Bani : Bonus de signature – Revue rapide de l’album

Lorsque le rappeur du comté de Broward, Bani, a sorti son nouvel album, Bonus de signaturele mois dernier, ses commentaires se sont remplis de demandes pour la version rapide. C’est comme ça qu’ils aiment leur musique dans le sud de la Floride. Quelques semaines plus tard, son remixeur préféré, DJ Cut Up Fonks, a lancé les chansons dans un DAW et a soufflé sur leurs braises, nous offrant ainsi un résultat encore meilleur. Bonus de signature – Rapide.

Il s’agit d’une cassette de rap fiable pleine de crochets collants, destinée à être jouée fort, fenêtres baissées et en continu. rapide. Comme beaucoup de rappeurs de Floride, Bani privilégie la production de Détroit, qui, accélérée, se transforme en une machine Rube Goldberg à claviers et percussions. Vous pouvez pratiquement voir les lignes de vitesse siffler tandis que les frontières des voies se mélangent, brouillant les vignettes banales, les transactions au corps à corps, les aspirations joyeuses et les éclairs de paranoïa dans une tranche de vie au rythme fébrile.

Pas encore de score, soyez le premier à en ajouter.

Bani rappe dans un brouillard de doubles vocaux haletants, mi-chantés, mi-là, s’inspirant du crooner de Broward Loe Shimmy. Il fait des conneries quotidiennes comme donner des coups de pied avec une fille et avoir une séance de cigarette si froide : « Elle a frappé le joint une fois et a agi comme si elle faisait du parachutisme. » La ruée à grande vitesse des voix marécageuses et des rythmes claquants peut sembler étonnamment méditative ; des chansons comme « Pretty Boy Glo », « Stay the Same » et « Deeper Den Da Mafia » sont faites sur mesure pour se déconnecter et absorber le geyser de mots.

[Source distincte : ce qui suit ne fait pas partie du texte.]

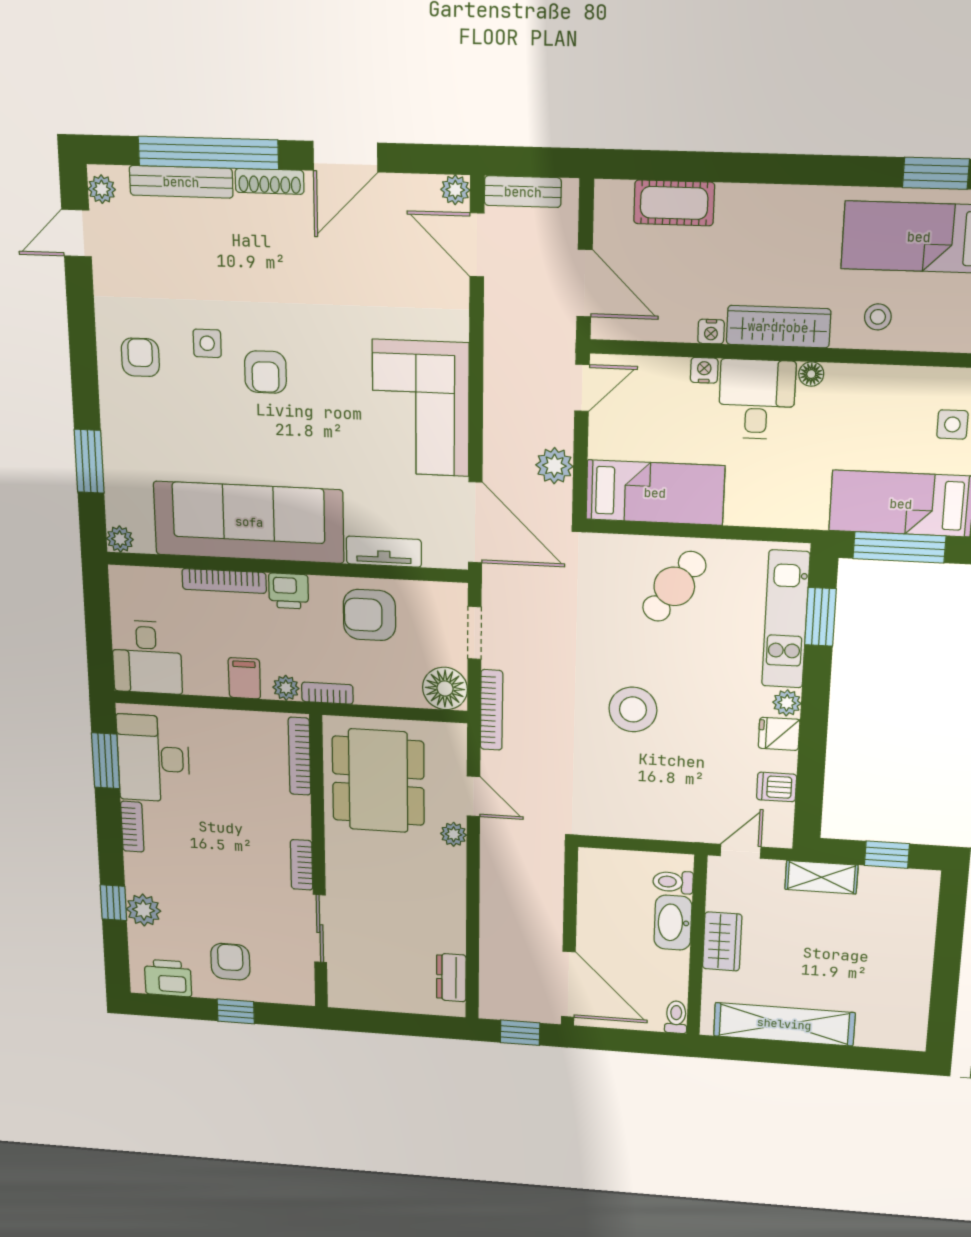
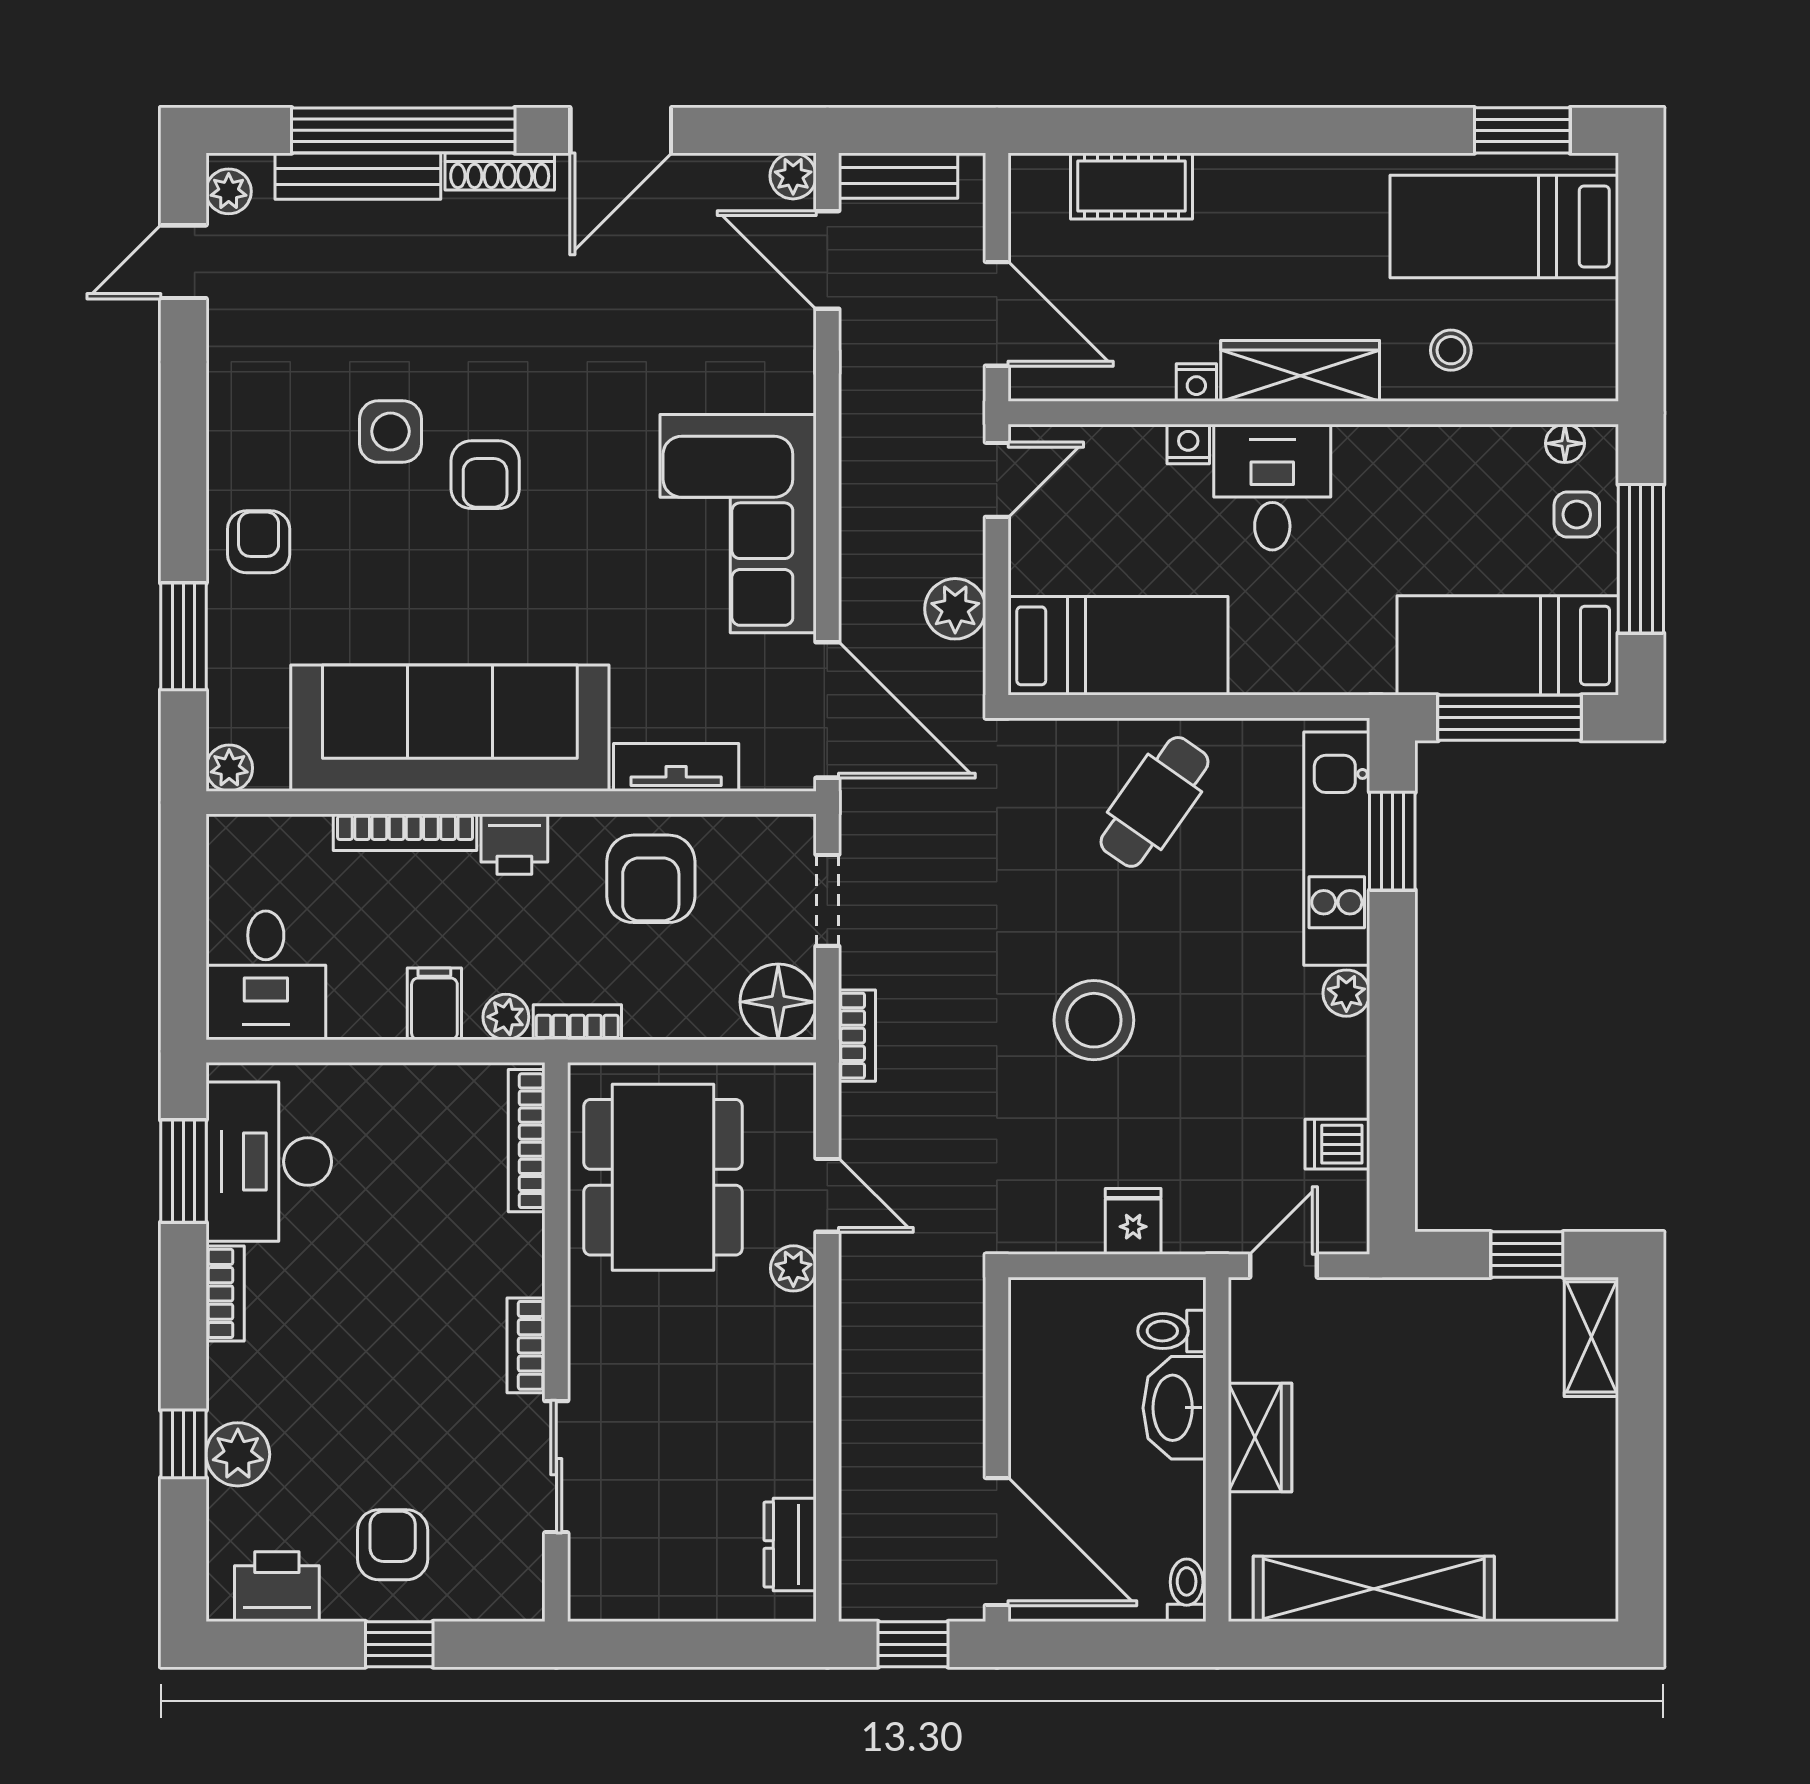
side table: (207, 343) -> (390, 431), width x1.37, depth x1.37
armchair: (140, 357) -> (259, 542), moved
floor lamp: (811, 374) -> (1565, 443), moved
armchair: (369, 615) -> (651, 879), turned -90
bookcase: (492, 710) -> (857, 1036), width x0.64
fridge: (779, 734) -> (1133, 1221), moved, turned 90
shelving: (821, 877) -> (1591, 1337), moved, turned 90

Bani est originaire d’Hollywood, en Floride, une ville que vous traverserez si vous conduisez vers le nord sur la I-95, de Miami à Fort Lauderdale. Dans les interviews et sur la cire, on a l’impression qu’il est un étudiant de la musique rapide, quelqu’un qui a vécu avec les remixes de DJ Frisco des ballades Rod Wave, Kodak Black et NoCap et a appris à rétro-ingénierie leur sensation frénétique. Il écrit des chansons sur le chagrin comme « Text Back ILY », où les grands sentiments et les signaux contradictoires sont encore plus importants et plus difficiles à analyser dans les versions rapides. À travers cet album, il tisse une tapisserie de vignettes d’hommes ordinaires : des histoires d’arnaqueurs sur le service aux clients et leurs déplacements de la Floride au Minnesota, des histoires d’amour et des liens sournois mêlés de motivations douteuses et de messages IG indésirables. Il y a aussi une tendance innocente alors qu’il savoure le butin d’avoir récemment signé un contrat d’enregistrement avec Alamo et part pour le voyage obligatoire à New York : j’adore quand il propose à lui et à sa copine de « se promener dans Manhattan » et promet de « t’aimer 10 fois l’infini ».

Écouter Bonus de signaturevous ne saurez probablement pas que Bani n’a réalisé que récemment que ses chansons avaient besoin d’accroches. (Beaucoup de cas de ce genre parmi cette génération de guerriers avec écouteurs et micros.) Mais Bani est super aux crochets. Son meilleur reste toujours son single « Switch » de 2025, où il essaie cette merveilleuse cadence chantante : « Voudriez-vous m’allumer ? Je me souviens du parcours de 03 Greedo dans les années 2010, lorsqu’il écrivait sans arrêt des refrains parfaits. Bani charge cette cassette avec des vers d’oreille, et les versions rapides frappent encore plus fort.